Infection control strategies that show conflicting data on efficacy are less clear-cut. Surprisingly, influenza vaccination of long-term care residents and patients has become one of these questioned strategies, he reported.
"I know it is almost heretical in this audience to put influenza vaccination in this category, and I did it with great care," Strausbaugh said. "I am a believer and I do vaccinate all of our long-term care residents every year for influenza and plan to keep doing so. But there certainly is some remaining controversy in the literature."

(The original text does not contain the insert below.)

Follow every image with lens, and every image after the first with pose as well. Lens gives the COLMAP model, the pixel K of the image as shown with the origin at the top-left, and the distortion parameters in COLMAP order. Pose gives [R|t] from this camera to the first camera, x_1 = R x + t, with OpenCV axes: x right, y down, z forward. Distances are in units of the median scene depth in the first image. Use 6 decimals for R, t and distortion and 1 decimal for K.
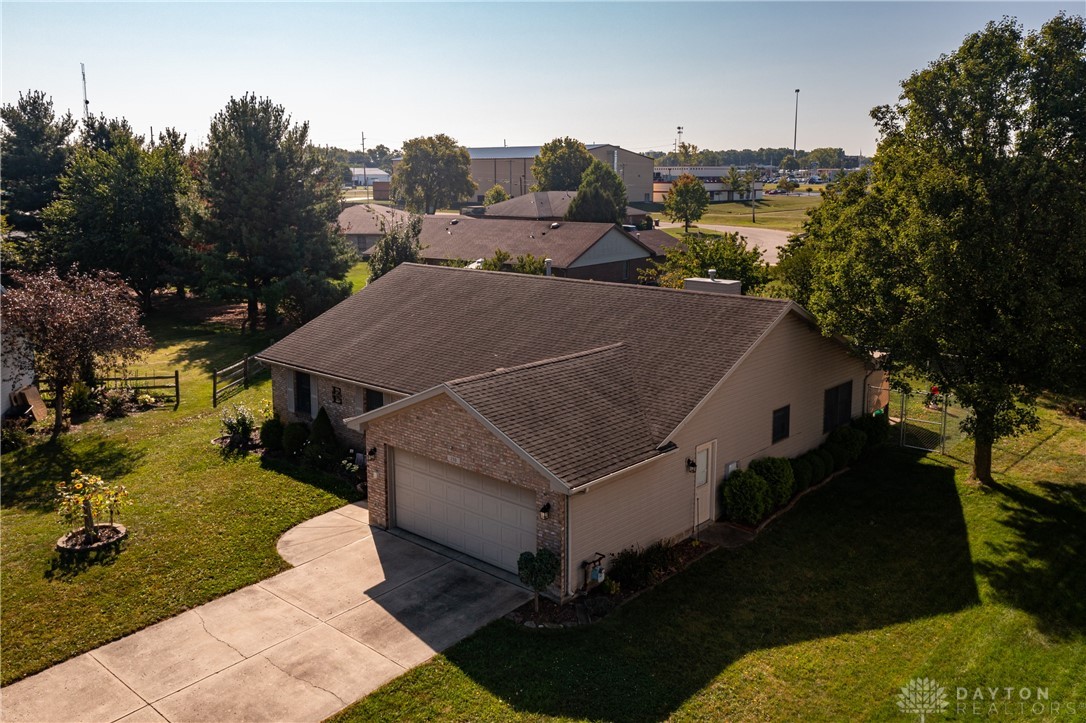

Those controversial data include a report of an outbreak of influenza A that occurred on a 37-bed unit of a five-ward chronic care facility, he said.3 The authors reported that even though 92% of the residents had been recently immunized, there was a 28% attack rate of influenza A, and six out of the 11 cases who contracted it died.
"Rather disheartening," Strausbaugh said. "[And] from the virologic evidence given, it appears that there was a good match between the vaccine used in these individuals and the strain that was floating amongst these patients."
Indeed, in the report cited, the authors concluded that they documented little protective effect of the vaccine. Though "some nursing home outbreak reports demonstrate at least partial vaccine protection . . . vaccine efficacy has been poor or nonexistent in many others."
On the other hand, a meta-analysis of some 20 studies found that morbidity and mortality are significantly reduced when influenza vaccine is administered before an epidemic if the vaccine strain is identical or similar to the epidemic strain.4 However, vaccine efficacy can be expected to vary if the epidemic strain is different from the vaccine strain, though the authors still documented efficacy unless there was antigenic "shift" in the circulating virus that effectively canceled out all protective effects of the vaccine.
"They found 20 observational studies from the literature with a cohort design involving vaccinated persons and unvaccinated persons and looked at these for end points," Strausbaugh told SHEA attendees. "I think this is very compelling in terms of favoring vaccination in this population."
References
1. Graham S, Sim G, Laughren R, et al. Percutaneous feeding tube changes in long-term-care facility patients. Infect Control Hosp Epidemiol 1996; 17:732-736.
2. Strausbaugh LJ, Jacobson C, Sewell DL, et al. Antimicrobial therapy for methicillin-resistant Staphylococcus aureus colonization in residents and staff of a veterans affairs nursing home care unit. Infect Control Hosp Epidemiol 1992; 13:151-159.
3. Morens DA, Rash VM. Lessons from a nursing home outbreak of influenza A. Infect Control Hosp Epidemiol 1995; 16:275-280.
4. Gross PA, Hermogenes AW, Sacks HS, et al. The efficacy of influenza vaccine in elderly persons: A meta-analysis and review of the literature. Ann Intern Med 1995; 123:518-527.